The FISC opinion is laudable for challenging the NSA over upstream collection. However, read from a technical perspective, it leaves the impression of a sophisticated NSA pulling the wool over the much less tech-savvy eyes of the Court. The FISC has publicly conceded that it is often left without the resources to properly analyze the questions before it and has gone so far as to seek the input from the government lawyers arguing before it when the subject matter is complex.
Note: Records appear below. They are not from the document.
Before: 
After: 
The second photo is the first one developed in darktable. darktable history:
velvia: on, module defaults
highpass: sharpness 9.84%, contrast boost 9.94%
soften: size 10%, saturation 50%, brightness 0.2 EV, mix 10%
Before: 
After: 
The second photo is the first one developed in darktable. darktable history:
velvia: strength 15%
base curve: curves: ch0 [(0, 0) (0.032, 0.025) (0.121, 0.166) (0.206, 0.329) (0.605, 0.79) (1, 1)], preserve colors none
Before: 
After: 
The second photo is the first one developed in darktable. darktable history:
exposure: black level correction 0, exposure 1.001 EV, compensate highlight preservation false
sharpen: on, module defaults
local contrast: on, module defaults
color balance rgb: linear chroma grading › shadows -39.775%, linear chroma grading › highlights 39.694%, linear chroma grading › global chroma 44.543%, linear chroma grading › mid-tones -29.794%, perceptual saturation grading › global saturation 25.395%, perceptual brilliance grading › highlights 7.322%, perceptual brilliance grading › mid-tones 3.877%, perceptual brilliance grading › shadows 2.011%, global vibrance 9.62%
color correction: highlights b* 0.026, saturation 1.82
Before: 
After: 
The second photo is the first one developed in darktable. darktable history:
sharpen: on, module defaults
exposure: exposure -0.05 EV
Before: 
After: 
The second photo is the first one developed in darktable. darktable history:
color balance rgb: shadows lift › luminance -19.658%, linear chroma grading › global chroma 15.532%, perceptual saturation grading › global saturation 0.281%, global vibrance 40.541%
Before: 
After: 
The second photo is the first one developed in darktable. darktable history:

The fact that the NSA can pick out surveillance target identifiers from communications at the point of acquisition but cannot accomplish the much simpler task of finding the beginning or the end of an email suggests that something is amiss in the NSA’s logic. That the agency scoops up millions of extraneous communications and then does nothing to identify and purge them indicates not that the NSA is incapable of conducting its activities reasonably, but that it is not even trying. As one of the only available checks against government surveillance over-reach, it is imperative that the FISC be equipped with the knowledge necessary to identify and challenge these kinds of claims. Should FISC procedures change to provide for a public advocate to argue opposite the government on legal matters before the Court, that advocate should be given the resources to bring to the FISC statements, reports and testimony from independent technical experts to help the court dissect and debunk the government’s technical claims. Moreover, when the government tells the FISC that a sledgehammer it has developed is acquiring so many communications each year that should not be acquired, a technical expert should be available to describe any scalpels the government could use instead.